To investigate the effect of Tiaobu Xinshen Recipe (TXR) on cognitive function of 5xFAD transgenic mice and explore the potential mechanisms.

Methods

Six-month-old male wild-type (WT) mice and 5xFAD transgenic mice were randomly divided into vehicle (0.9% NaCl), TXR (granules, 4.18 g/kg) and donepezil (0.625 mg/kg) groups using a random number table, respectively, which were given intragastric administration once a day for 60 d. Spatial learning and memory performance was tested with modified Morris water maze (MMWM) test. Synaptic ultrastructure in the hippocampal CA1 region was observed by transmission electron microscopy.
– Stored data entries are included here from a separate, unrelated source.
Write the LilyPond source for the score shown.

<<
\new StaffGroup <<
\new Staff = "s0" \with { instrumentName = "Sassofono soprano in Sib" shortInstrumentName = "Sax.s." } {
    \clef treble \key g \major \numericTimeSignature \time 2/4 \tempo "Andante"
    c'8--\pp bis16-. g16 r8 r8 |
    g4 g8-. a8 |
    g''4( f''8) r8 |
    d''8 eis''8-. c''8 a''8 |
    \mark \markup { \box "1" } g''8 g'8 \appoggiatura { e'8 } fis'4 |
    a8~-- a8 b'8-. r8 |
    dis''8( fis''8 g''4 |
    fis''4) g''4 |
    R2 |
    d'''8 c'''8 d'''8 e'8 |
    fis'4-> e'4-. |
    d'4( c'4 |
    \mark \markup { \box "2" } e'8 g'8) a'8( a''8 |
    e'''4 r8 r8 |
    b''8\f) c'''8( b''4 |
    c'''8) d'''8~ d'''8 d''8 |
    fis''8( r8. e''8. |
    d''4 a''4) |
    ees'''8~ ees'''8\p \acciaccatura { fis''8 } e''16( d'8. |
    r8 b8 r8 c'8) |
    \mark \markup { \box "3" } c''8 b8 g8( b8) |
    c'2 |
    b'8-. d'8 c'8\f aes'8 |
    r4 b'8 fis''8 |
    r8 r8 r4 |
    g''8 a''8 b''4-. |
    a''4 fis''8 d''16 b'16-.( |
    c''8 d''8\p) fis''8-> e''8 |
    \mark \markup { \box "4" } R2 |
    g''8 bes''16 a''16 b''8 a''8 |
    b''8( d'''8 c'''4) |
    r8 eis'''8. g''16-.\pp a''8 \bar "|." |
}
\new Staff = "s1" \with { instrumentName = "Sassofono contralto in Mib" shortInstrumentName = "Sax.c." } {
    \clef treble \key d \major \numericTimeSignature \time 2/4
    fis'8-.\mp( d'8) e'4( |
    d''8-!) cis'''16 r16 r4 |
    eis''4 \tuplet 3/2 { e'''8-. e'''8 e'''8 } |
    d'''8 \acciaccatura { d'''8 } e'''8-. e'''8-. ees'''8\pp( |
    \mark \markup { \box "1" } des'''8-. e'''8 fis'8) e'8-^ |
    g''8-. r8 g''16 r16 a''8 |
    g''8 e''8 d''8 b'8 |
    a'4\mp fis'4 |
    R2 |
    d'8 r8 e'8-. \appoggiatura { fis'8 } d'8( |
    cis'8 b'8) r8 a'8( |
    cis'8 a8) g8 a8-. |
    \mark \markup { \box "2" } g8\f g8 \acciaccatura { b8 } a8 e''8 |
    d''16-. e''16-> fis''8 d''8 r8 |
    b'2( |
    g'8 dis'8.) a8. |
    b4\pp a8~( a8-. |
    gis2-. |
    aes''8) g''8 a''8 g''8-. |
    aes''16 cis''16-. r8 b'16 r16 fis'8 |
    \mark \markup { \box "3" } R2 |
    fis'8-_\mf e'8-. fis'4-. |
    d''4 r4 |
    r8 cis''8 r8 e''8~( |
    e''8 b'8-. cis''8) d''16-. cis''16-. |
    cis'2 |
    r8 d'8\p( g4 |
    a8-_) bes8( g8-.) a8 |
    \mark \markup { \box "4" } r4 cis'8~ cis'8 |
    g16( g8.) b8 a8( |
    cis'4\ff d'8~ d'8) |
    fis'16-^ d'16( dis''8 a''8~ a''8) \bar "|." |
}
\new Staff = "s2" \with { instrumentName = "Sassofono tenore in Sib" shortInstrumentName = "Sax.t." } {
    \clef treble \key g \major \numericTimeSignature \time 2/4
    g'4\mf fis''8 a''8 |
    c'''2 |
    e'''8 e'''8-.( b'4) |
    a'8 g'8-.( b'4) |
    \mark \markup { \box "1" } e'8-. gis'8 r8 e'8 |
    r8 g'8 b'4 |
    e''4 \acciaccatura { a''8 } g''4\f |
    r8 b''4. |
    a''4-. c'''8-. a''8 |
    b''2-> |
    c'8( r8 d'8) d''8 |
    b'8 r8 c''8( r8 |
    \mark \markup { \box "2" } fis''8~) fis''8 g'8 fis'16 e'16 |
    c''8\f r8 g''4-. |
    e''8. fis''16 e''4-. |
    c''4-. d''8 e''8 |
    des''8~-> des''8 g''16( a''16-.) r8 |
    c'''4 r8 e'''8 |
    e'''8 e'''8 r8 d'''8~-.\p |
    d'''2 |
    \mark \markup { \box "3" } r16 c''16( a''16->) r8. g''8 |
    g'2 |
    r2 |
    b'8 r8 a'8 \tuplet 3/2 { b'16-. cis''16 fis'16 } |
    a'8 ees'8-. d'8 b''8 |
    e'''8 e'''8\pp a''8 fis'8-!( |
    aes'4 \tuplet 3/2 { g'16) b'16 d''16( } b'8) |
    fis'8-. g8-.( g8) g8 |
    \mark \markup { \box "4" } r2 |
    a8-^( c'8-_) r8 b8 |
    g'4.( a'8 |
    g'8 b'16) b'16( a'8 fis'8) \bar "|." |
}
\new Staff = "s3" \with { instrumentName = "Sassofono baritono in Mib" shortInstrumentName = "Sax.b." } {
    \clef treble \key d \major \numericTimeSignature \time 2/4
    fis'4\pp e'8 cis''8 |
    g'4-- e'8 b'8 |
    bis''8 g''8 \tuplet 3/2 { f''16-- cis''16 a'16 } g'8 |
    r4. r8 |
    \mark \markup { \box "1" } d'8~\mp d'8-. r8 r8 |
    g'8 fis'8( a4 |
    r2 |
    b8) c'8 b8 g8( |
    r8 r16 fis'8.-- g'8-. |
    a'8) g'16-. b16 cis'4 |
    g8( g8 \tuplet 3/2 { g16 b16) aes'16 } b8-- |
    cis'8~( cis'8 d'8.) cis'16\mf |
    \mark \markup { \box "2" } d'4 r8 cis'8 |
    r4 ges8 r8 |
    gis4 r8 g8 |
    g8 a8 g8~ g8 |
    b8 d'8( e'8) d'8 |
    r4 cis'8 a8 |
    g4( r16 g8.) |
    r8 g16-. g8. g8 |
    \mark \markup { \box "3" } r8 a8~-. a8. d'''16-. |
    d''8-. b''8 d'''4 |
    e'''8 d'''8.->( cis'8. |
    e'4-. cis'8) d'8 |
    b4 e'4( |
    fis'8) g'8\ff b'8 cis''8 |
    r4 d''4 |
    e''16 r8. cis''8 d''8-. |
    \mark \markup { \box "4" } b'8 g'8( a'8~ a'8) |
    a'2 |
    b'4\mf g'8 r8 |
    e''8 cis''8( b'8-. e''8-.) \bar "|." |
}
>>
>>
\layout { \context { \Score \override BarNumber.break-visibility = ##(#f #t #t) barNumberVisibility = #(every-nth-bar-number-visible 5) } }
The levels of amyloid β (Aβ), the major amyloid precursor protein (APP)-cleaving enzymes and Aβ-degrading enzymes including β-secretase, α-secretase, neprilysin (NEP) and insulin-degrading enzyme (IDE), were detected by immunohistochemistry staining and Western blot, respectively.

Results

In MMWM test, when compared with the 5xFAD-vehicle group, 5xFAD-TXR group demonstrated a significantly shorter escape latency to the platform and increased number of platform crossings and time spent in target quadrant (P<0.05 or P<0.01). The ultrastructure of synapse in the hippocampal CA1 region of mice in the 5xFAD-TXR group was significantly changed, including increased numbers of mitochondria and synaptic vesicles, intact synaptic membrane, and thickened postsynaptic density. The Aβ load was markedly decreased in the cerebral cortex and hippocampus CA1 subregion of TXR-treated 5xFAD mice (P<0.05). TXR treatment decreased APP levels and increased IDE expression in brains of 5xFAD mice (P<0.01). However, TXR treatment had no effect on α- and β-secretase, and NEP in 5xFAD mice (P>0.05).

Conclusion

TXR improves cognitive dysfunction in 5xFAD mice by alleviating synaptic ultrastructure degradation and reducing Aβ.